Вдруг замолкнув, она сняла с плеча мою руку, отодвинулась, выпрямилась, почти улыбнулась.
- Довольно, - сказала она. - Если вам нужны подробности, расспросите сегодня вечером вашу жену. А я больше не хочу про это говорить. Лучше объясните мне про скатерти. Они довольно безобразные.
- Я запомнил эти скатерти, - ответил я, - потому, что именно в этом ресторане обедал с Мари когда сделал ей предложение. Мы вон за тем столиком сидели, направо.

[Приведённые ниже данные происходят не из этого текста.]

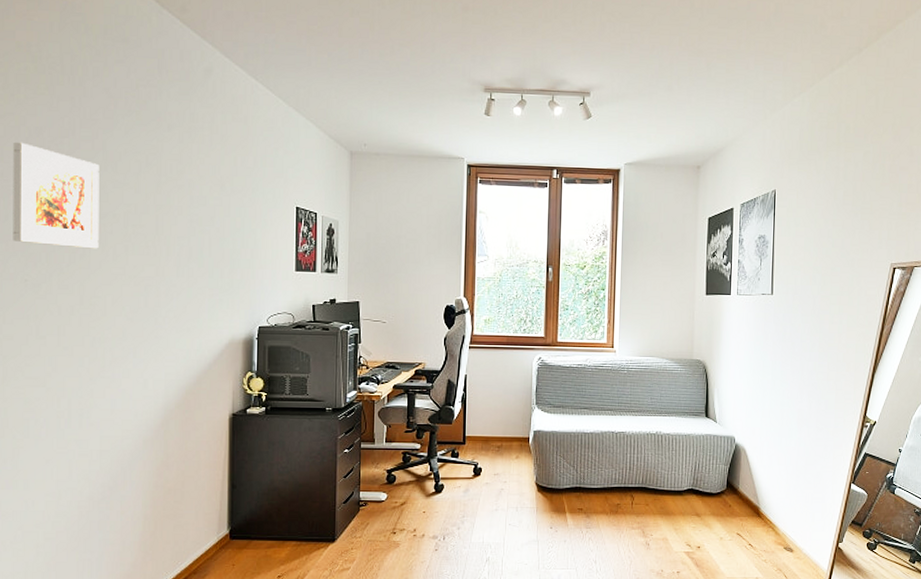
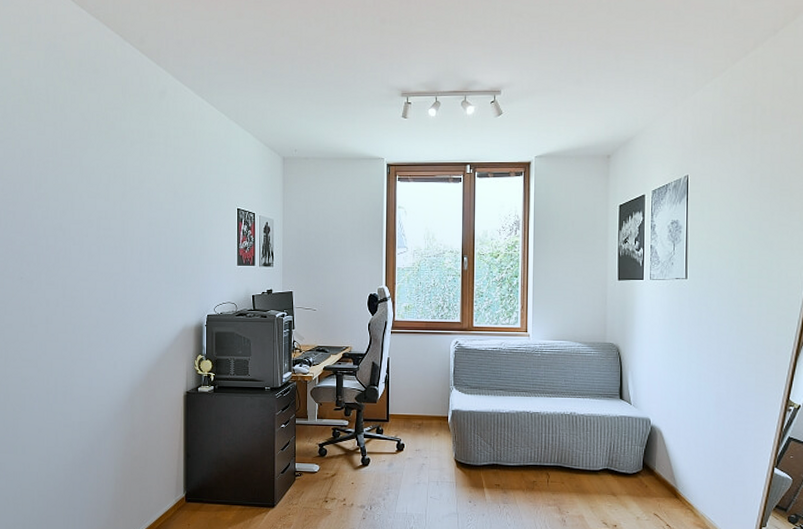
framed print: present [13,142,100,249] -> none [11,162,77,250]

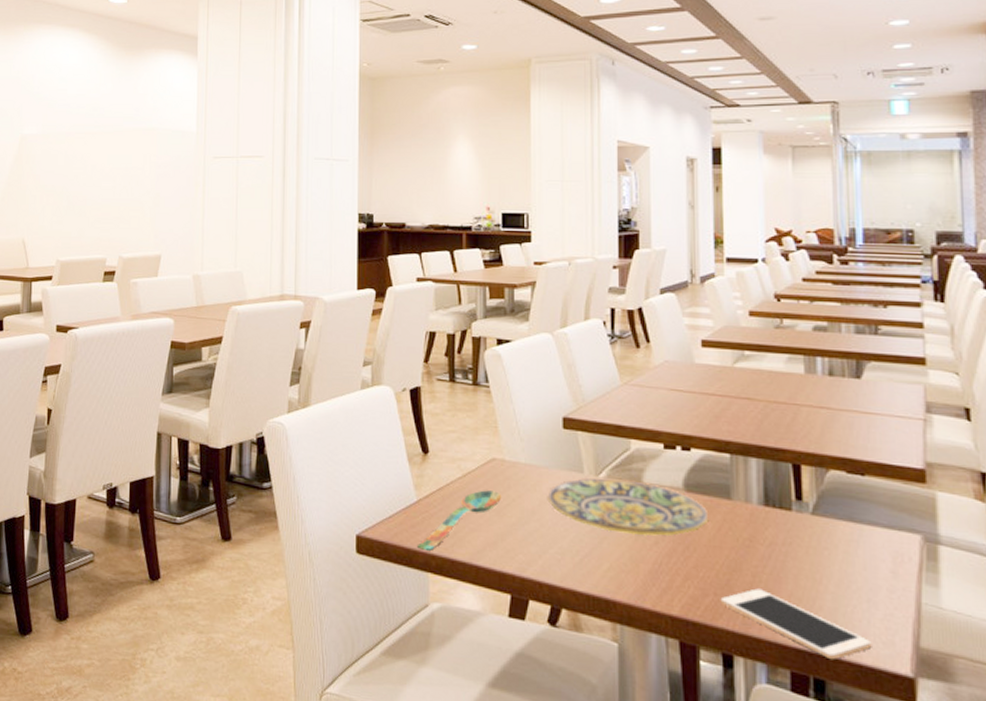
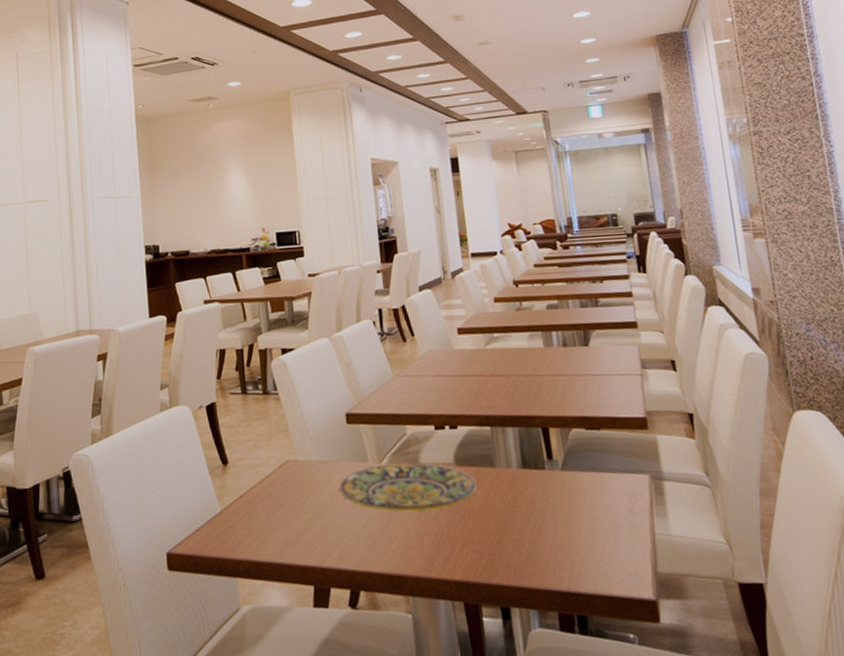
spoon: present [418,490,502,551] -> none [225,490,299,557]
cell phone: present [720,588,872,660] -> none [494,543,621,597]

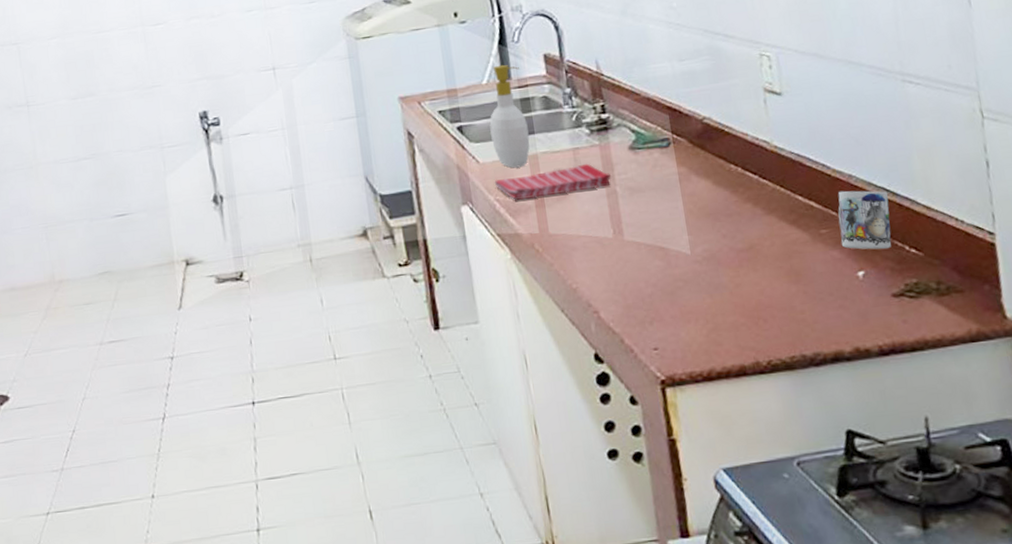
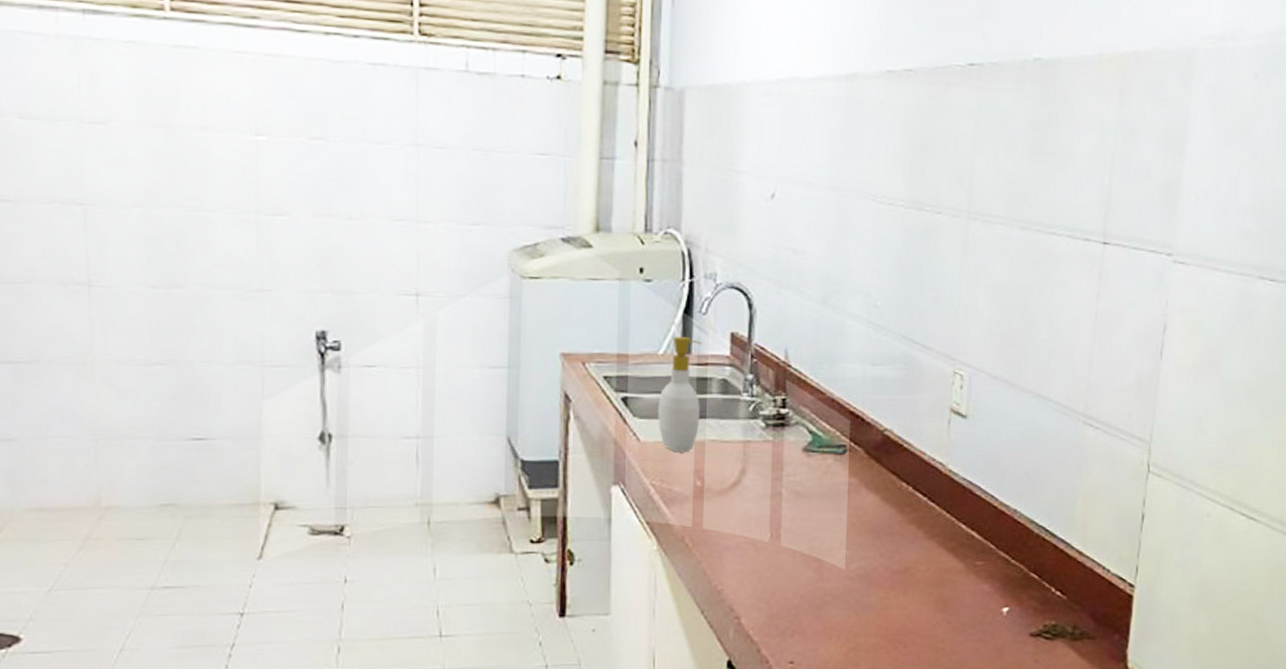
dish towel: present [494,163,612,201] -> none [652,459,780,489]
mug: present [838,190,892,250] -> none [993,525,1047,589]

- Что? - спросила Зоя и с необыкновенной ясностью на лице ее отразились и недоумение, и вопрос, и ожидание. - Почему же вы меня сюда привезли?
- Чтобы все было лучше в фокусе, чтобы лучше все запомнить, чтобы придать рельефности...
- Вы не обо мне, стало быть, думали когда телефонировали, а о ней?
- О ней.
Последовало молчание, которое длилось больше минуты. Зоя напряженно думала. Потом она чуть-чуть поправила шляпу и выбившиеся из под нее волосы, отодвинула тарелку, встала и, не глядя на меня, стала шарить в недрах своей сумочки.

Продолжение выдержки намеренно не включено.